The two women, both professionals in their 30s, will star in a new 13-episode reality series called “Being Mandela,” which will kick off on Sunday on COZI TV. Cameras will follow them as they go about their daily lives in Johannesburg, South Africa. Their famous grandfather is not expected to make an appearance.
Mandela is revered around the world as the father of modern South Africa. His lifelong efforts hastened the end of apartheid, the country's system of institutionalized racial segregation. After years of underground activism on behalf of the African National Congress, or ANC, a majority-black political party that was outlawed under South Africa's minority white rule, Mandela was imprisoned for 27 years, most of which he served on Robben Island just off the coast of Cape Town. He was released in 1990.
In 1994, Mandela became the first black president of South Africa. During his five-year term, he made it his mission to promote equality and progress for all South Africans, emphasizing his belief that white and black citizens had to work together to heal old wounds.
After stepping down from his presidential post, Mandela spent a few years working on important causes before retiring from the spotlight in 2004. But he agreed to make an appearance one last time in 2010 to mark the FIFA World Cup, a global soccer tournament that took place in South Africa that year.
While Mandela was at Robben Island, one of his granddaughters was snuck into the facilities when she was an infant in order to meet her grandfather. On the new television show, viewers will see that granddaughter, Dlamini-Manaway, making an emotional trip to that same prison.
The show is intended for American audiences. COZI TV is run by NBC Universal, the majority shares of which are owned by Comcast (NASDAQ:CMCSA). In addition to new shows, the channel airs classic TV series including Lassie, Charlie’s Angels and Magnum, P.I.
The star sisters’ parents are Prince Thumbumuzi Dlamini of Swaziland and Zenani Mandela, daughter of Winnie Mandela, who was married to Nelson Mandela from 1958 to 1996, though the two separated in 1992.
Winnie Mandela, who will feature prominently in the new reality show, is a controversial figure. She was involved in the ANC’s struggles at a time when internal divisions often erupted into violence, and she has been accused of various human rights violations. She was even convicted of kidnapping a 14-year-old boy who was suspected of acting as an informant for Mandela’s ANC rivals; the boy was later stabbed to death. Following appeal, Winnie Mandela’s original jail sentence was reduced to a fine.
It is no surprise that Nelson Mandela, who has shied away from media appearances for years, has offered no comment regarding the new show. The frail 94-year-old recently recovered from a lung infection, which had news outlets around the world buzzing about the state of his health.
But his granddaughters insist that he is happy and healthy, adding that Mandela enjoys reality TV and will probably watch their new reality show.
“You'll be interested to know that he loves Toddlers and Tiaras," said Swati to the Associated Press, referring to a reality show on the American channel TLC that follows young pageant contestants and their families.

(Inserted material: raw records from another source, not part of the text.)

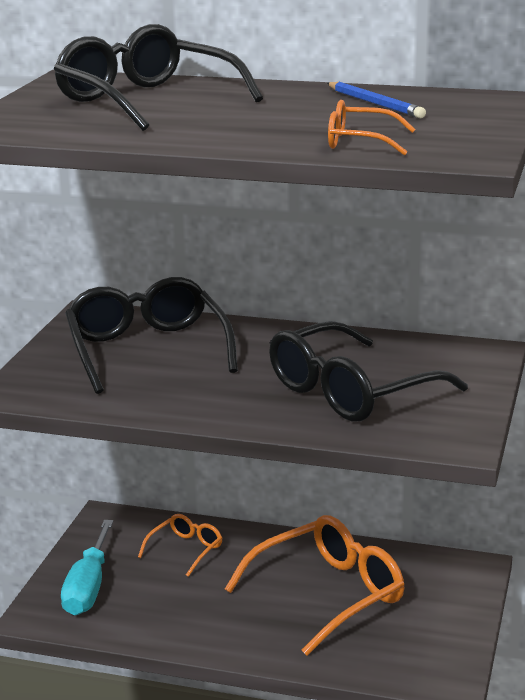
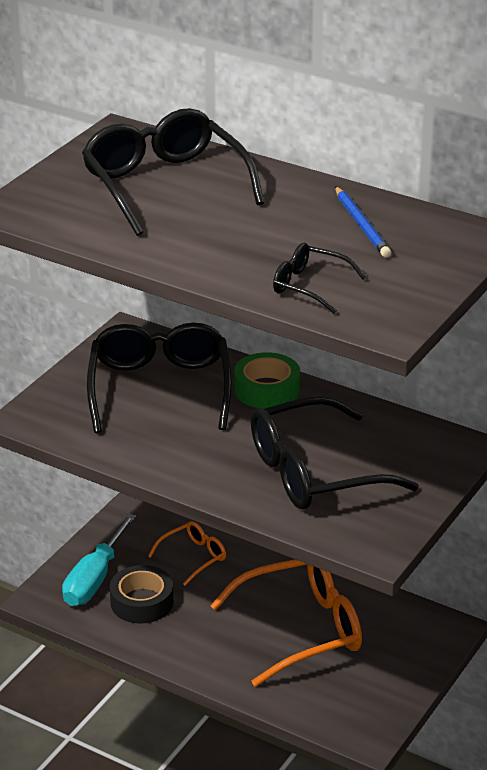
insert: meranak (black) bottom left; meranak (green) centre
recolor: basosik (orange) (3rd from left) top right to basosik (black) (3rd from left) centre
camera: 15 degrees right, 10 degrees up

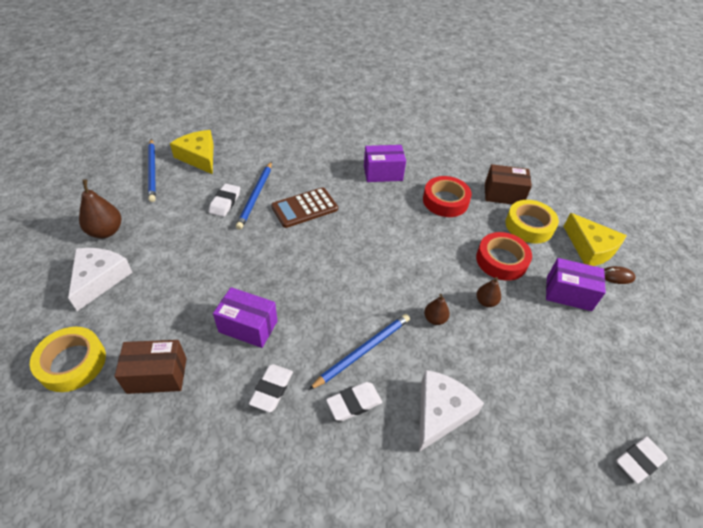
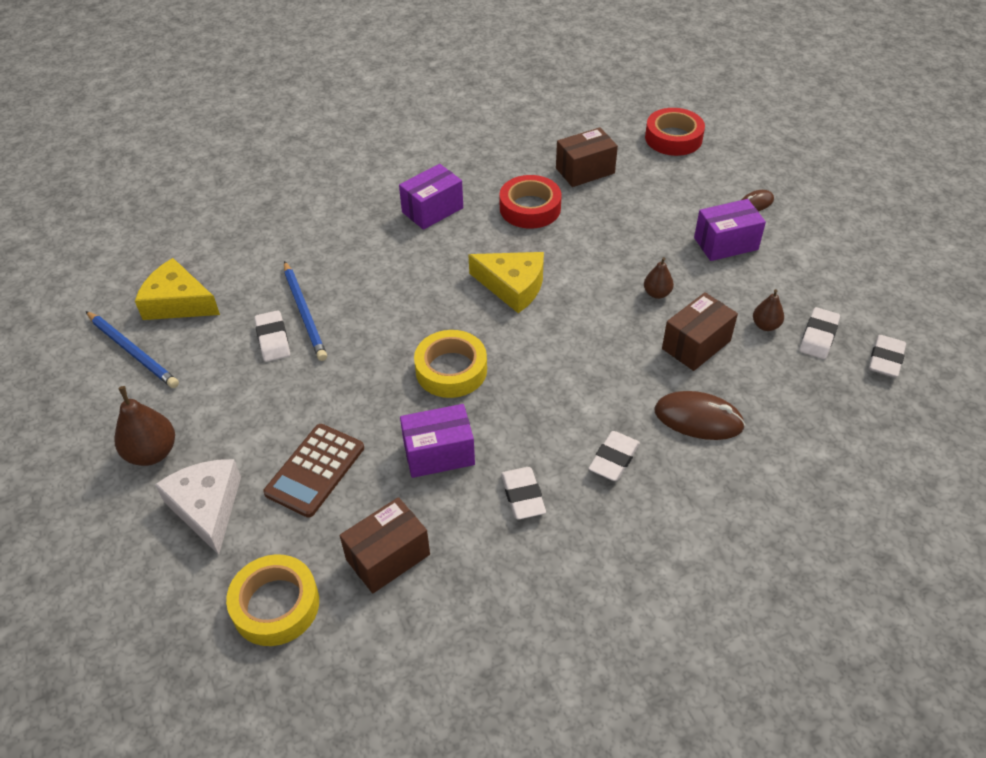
delete: valasulil (blue) (3rd from left) bottom centre
insert: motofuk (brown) (3rd from left) middle right; faremefix (white) (4th from left) middle right
move: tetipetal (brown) centre to middle left; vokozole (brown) (2nd from left in the first image) centre to vokozole (brown) (3rd from left) middle right; meranak (red) (2nd from left) middle right to top right; meranak (yellow) (2nd from left) middle right to centre; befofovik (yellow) (2nd from left) middle right to centre
replace: befofovik (white) (2nd from left) bottom centre to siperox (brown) (1st from left) middle right
camera: 30 degrees left, 0 degrees up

"Because of the kids!” added Swati. “He just loves children.”
But Mandela’s oldest grandchild, Ndileka Mandela, cast doubts on that statement in an interview with The Guardian.
"I know he watches National Geographic and news channels but I don't know if he watches Toddlers and Tiaras," she said. "I've never seen him watch the program."
Not surprisingly, “Being Mandela” has garnered plenty of criticism from those who argue that it will tarnish the legacy of one of the world’s most iconic figures. But Dlamini argues that she’s well aware of those concerns.
"We get asked this question a lot. Is this not going to tarnish the name and is this not going to be bad for the name?" said Dlamini, according to the Associated Press.
"But our grandparents have always said to us, this is our name too, and we can do what we think is best fitting with the name, as long as we treat it with respect and integrity."